In order to compare the reason-giving practices of the Nordic countries with supreme and constitutional courts in other parts of the world, the project uses the methodology of the CONREASON-project (2011-2016), adapting it to the Nordic context. That project, led by András Jakab, developed a groundbreaking conceptual and methodological framework to enable a comprehensive and systematic analysis of constitutional reasoning in 18 supreme jurisdictions (Jakab, Dyevre and Itzcovich 2017), without, however, extending its geographical reach to Northern Europe.

The project aims at a twofold comparative analysis: (1) among Nordic countries, (2) between Nordic countries and other countries in the world. In particular, the project investigates, among others, the following issues:

  • Do Nordic supreme courts put more or less emphasis on certain key concepts?
  • How often do they use non-legal arguments?
  • How often do they rely on precedents?
  • How often do they refer to certain types of sources - such as preparatory works, foreign legal materials and academic writings?
  • How often do Nordic judges dissent from their peers?
  • Do they use some special key concepts specific to Nordic constitutionalism?

A quantitative approach is needed to identify and compare argumentation patterns, while a qualitative analysis aims to ensure maximum comparability across the jurisdictions.

Since there is a large number of cases in the long history of all Nordic supreme courts, a comprehensive analysis of all constitutional decisions is not feasible.

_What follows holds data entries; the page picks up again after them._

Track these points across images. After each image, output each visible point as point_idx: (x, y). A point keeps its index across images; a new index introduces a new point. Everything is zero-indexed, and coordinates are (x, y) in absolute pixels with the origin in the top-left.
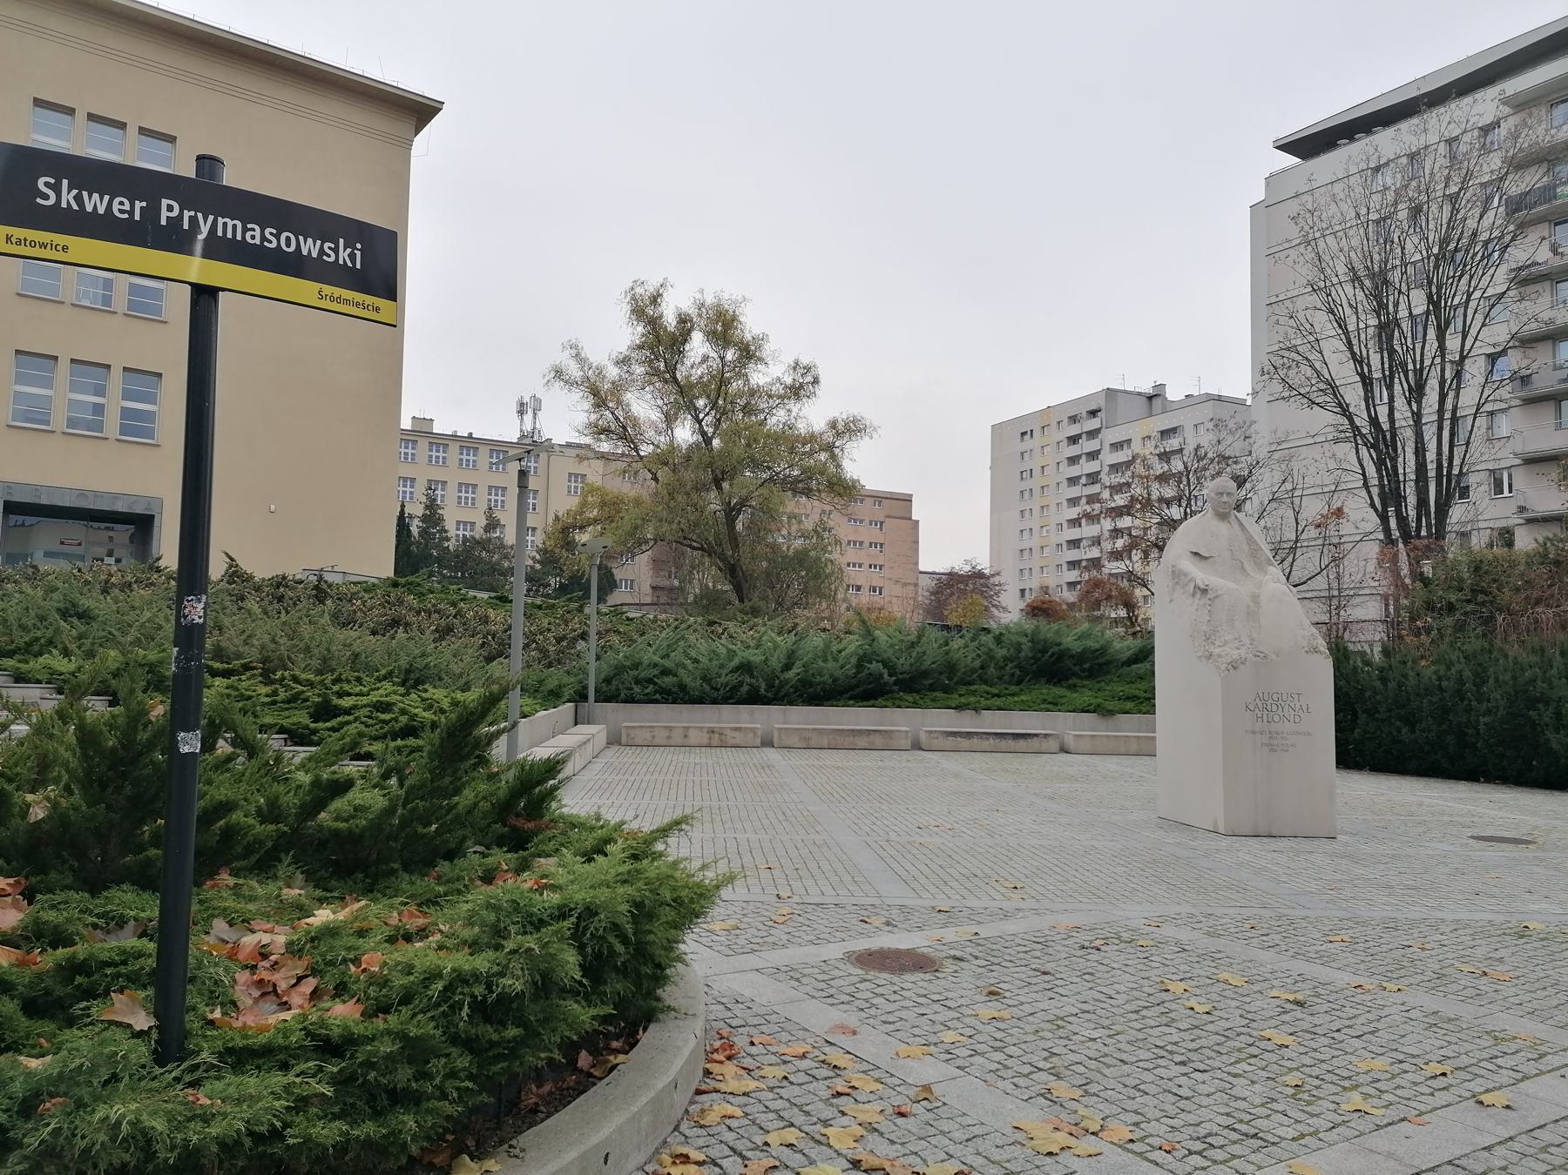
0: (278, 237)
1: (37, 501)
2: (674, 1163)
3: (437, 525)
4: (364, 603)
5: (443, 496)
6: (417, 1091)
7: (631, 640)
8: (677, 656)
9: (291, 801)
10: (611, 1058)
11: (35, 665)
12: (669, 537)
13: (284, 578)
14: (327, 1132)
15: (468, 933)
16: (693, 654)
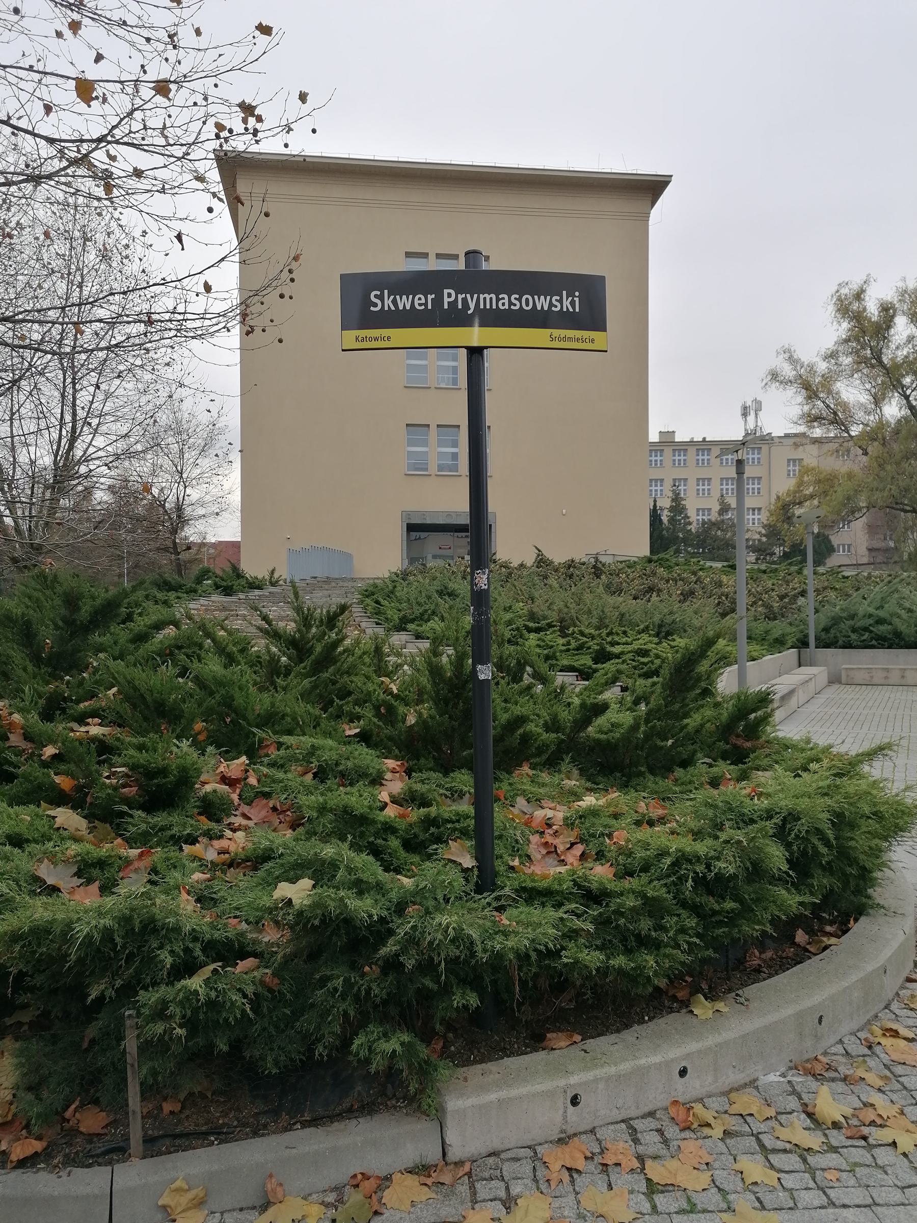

For this reason, we have to make a selection. We document the reasoning practices of a court on the basis of its leading cases, i.e. cases where the rulings are deemed the most important in the legal community, with no time limit as to the year of the delivery of the judgments. Leading (or landmark) cases tend to set the tone of a court’s jurisprudence, as they often provide the lens through which court watchers recognize the defining traits of a court’s approach to constitutional argumentation.

For the selection of the leading cases we employ a method often used in social sciences: expert opinion. Thus, the selection is made by the project participant responsible for the report on the given jurisdiction. We assume that a relative consensus usually exists as to what decisions constitute leading judgments. To enhance the list’s accuracy, each researcher is also required to designate five constitutional law scholars of their own jurisdiction to review her choice of cases.

As regards the qualitative element of the research, every project participant responsible for the analysis of one Nordic country fills in a detailed questionnaire. The questions cover not only the court’s style of reasoning but also its institutional configuration and broader political environment, which will inform the comparison. The questions directly addressing the court’s argumentation style fall in three broad categories:

  • the dominant topical and argumentative structure of constitutional opinions,
  • the sources of constitutional law and the repertoire of interpretative methods,
  • key concepts and generic constitutional doctrines.

As to the quantitative element, the dataset will consist of a summary of the argumentative characteristics of 280 landmark constitutional decisions of the seven examined courts. In particular, we aim to estimate the incidence of the examined opinion characteristics in all five Nordic countries. We use cluster analysis to identify possible subgroups, which allows us to see if the reasoning practices of certain Nordic supreme courts are more similar to each other than to other Nordic supreme courts. We will also carry out cluster analysis on an aggregated dataset of this project and the parent project’s dataset to discover differences and commonalities of Nordic constitutionalism with other constitutional traditions of the world.

Finally, an examination of the temporal distribution of cases and of argumentative practices will enable us to draw conclusions about the historical development of constitutional reasoning in Northern Europe, and to assess the extent to which these fit into the global trends.